Furieuse épilepsie du Joueur de Prokofiev à Gand
Production originale de Karin Henkel sous la direction musicale de Dmitri Jurowski, Le Joueur se nourrit d’une inspiration et de références cinématographiques nombreuses. Le décor, simple d’apparence, prend la forme d’un prisme, plaçant les personnages dans une frénésie de jeu, et de l’oubli de soi. Un Living Las Vegas empreint d’une solitude macabre qui dévaste tout sur son passage et plonge les personnages peu à peu dans les profondeurs de la faillite. Une pièce entre théâtre, danse et chant, bijou d’esthétique entre la Russie et les États-Unis.
Une chambre d’hôtel sobre à l’américaine, une bouteille de vodka et un corps décharné, abandonné d’alcool : voilà Le Joueur. Le temps est suspendu, indéterminé, la routine du jeu a capturé toute trace du temps. Les premières lumières s’allument et voilà que déjà, le spectateur voit double : poursuivi par une ombre, le ténor Ladislav Elgr ne chante pas encore qu’il est déjà souligné d’une chorégraphie pantomime annonçant déjà le sort trop prévisible du joueur. Inception de décor et de figures, l’hommage aux poupées russes est maîtrisé par Karin Henkel, spécialiste de Dostoïevski (elle a notamment adapté Crime et châtiment au Théâtre de Hambourg et L’Idiot à Cologne) : une scène dans la scène dans la scène pourrait faire perdre la tête, entre illusion et hallucinations, les corps se dédoublent et se perdent.
Les voix en revanche triomphent. La richesse de la partition offre aux chanteurs une liberté mais aussi une appropriation vocale (d’ailleurs bien aidée par les costumes). Ladislav Elgr défend un premier rôle en permanence sur scène, doublé d’un danseur mais aussi des autres chanteurs. Il avance en retrait sur scène d’une voix quelque peu engorgée, mais sa rigueur de chant est pourtant fine : la voix est claire, constante de souffle et d’une belle expression, minimaliste mais toujours sûre.
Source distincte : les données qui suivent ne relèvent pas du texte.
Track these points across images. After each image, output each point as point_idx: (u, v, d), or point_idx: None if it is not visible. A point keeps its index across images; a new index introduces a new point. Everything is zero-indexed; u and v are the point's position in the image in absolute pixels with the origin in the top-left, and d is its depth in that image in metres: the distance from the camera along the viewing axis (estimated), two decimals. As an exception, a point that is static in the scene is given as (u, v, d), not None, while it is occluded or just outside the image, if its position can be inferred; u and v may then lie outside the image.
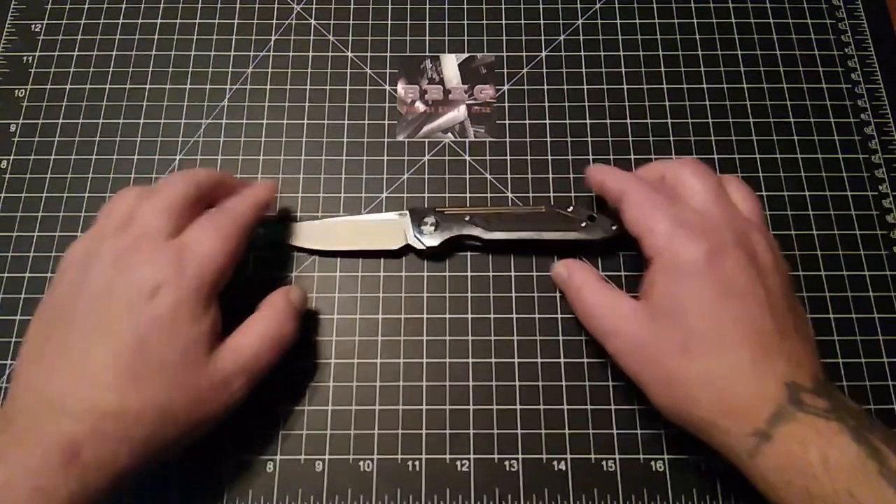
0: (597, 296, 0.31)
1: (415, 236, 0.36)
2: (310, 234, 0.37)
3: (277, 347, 0.30)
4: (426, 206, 0.38)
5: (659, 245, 0.29)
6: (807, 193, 0.38)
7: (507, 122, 0.40)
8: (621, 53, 0.42)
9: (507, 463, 0.33)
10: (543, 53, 0.42)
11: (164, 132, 0.40)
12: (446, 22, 0.43)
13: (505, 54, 0.42)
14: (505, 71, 0.42)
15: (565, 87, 0.41)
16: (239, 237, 0.30)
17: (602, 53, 0.42)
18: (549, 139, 0.40)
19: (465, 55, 0.42)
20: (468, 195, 0.38)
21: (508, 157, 0.39)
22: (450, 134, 0.40)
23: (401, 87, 0.41)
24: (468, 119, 0.40)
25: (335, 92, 0.41)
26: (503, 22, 0.43)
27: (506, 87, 0.41)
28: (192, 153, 0.39)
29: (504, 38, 0.43)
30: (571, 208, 0.36)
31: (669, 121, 0.40)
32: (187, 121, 0.40)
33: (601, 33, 0.43)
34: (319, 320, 0.36)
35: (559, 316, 0.36)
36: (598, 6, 0.43)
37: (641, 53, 0.42)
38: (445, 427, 0.34)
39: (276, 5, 0.43)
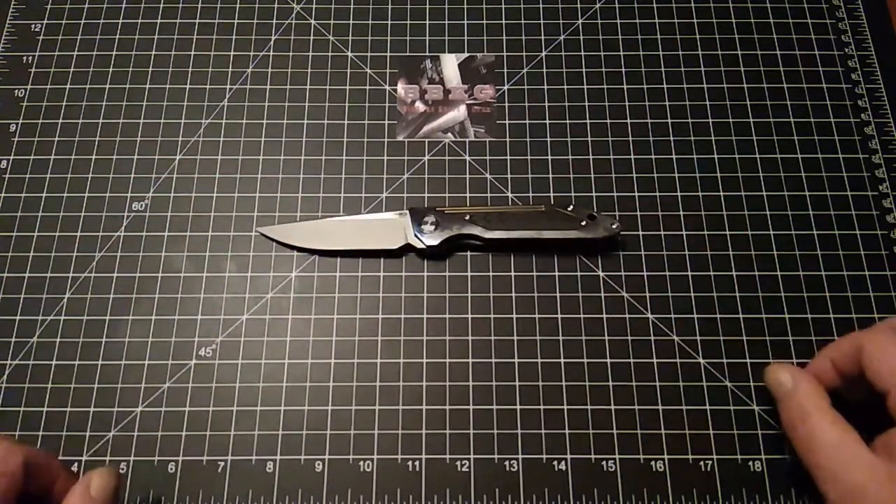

C’est donc la soprano Anna Nechaeva qui brille sur scène, jouant sa compagne et mère de deux enfants, gardant une voix ultra féminine, raffinée et claire. Le rôle de Polina est un cadeau pour elle, noble et sensuelle. Partagée entre la folie de la perdition et l’élégance permanente, les aigus sonnent avec clarté et la richesse du timbre nourrit un jeu scénique entier. Autre figure féminine, plus lancinante et séductrice, Blanche trouve en Kai Rüütel un dessin caricatural et pourtant d’un naturel désarmant. La mezzo-soprano agit avec une justesse magnifique et joue d’un détachement élégant, avec une voix précise, appuyée et résolument théâtrale.
Mais le rôle féminin de Renée Morloc suffirait presque à bâtir un spectacle, avec sa Grandma. Aux abords de l’hystérie, la diction est tranchée, le jeu vivant, truculent et la voix virtuose, tant et si bien qu’elle vole la vedette à ses homologues avec un panache redoutable. Son mari volage, le Général, joué par Eric Halfvarson aux allures Léniniste, résonne d’une voix impressionnante de basse. L’allure burlesque du russe bon vivant, puissant et assuré lui confère une présence remarquable et supérieure. La voix se déploie d’une puissance militaire et pourtant sensible, avec brio. Enfin le marquis, interprété par Michael J. Scott marque par une fraîcheur de voix et une clarté rares. Le jeu est habité, vivant, la diction précise et fine, dessinant une élégance jeune, presque candide et pourtant insolente.
Sous la direction de Dmitri Jurowski, la frénésie et l’effroyable puissance dramatique de l'Orchestre Symphonique de l'Opéra Ballet de Flandre raisonnent d’un éclat souligné par la qualité des chœurs vifs et toujours présents sur scène. Malgré les spasmodiques sons ambiants des machines et d’une neige auditive dangereusement moderne, l’héritage de Prokofiev trouve son effroyable justesse.
Bel hommage au Joueur originel de Dostoïevski et à l’épilepsie dont il était touché, à la puissante perdition humaine et à la frénésie du jeu. Pari gagné.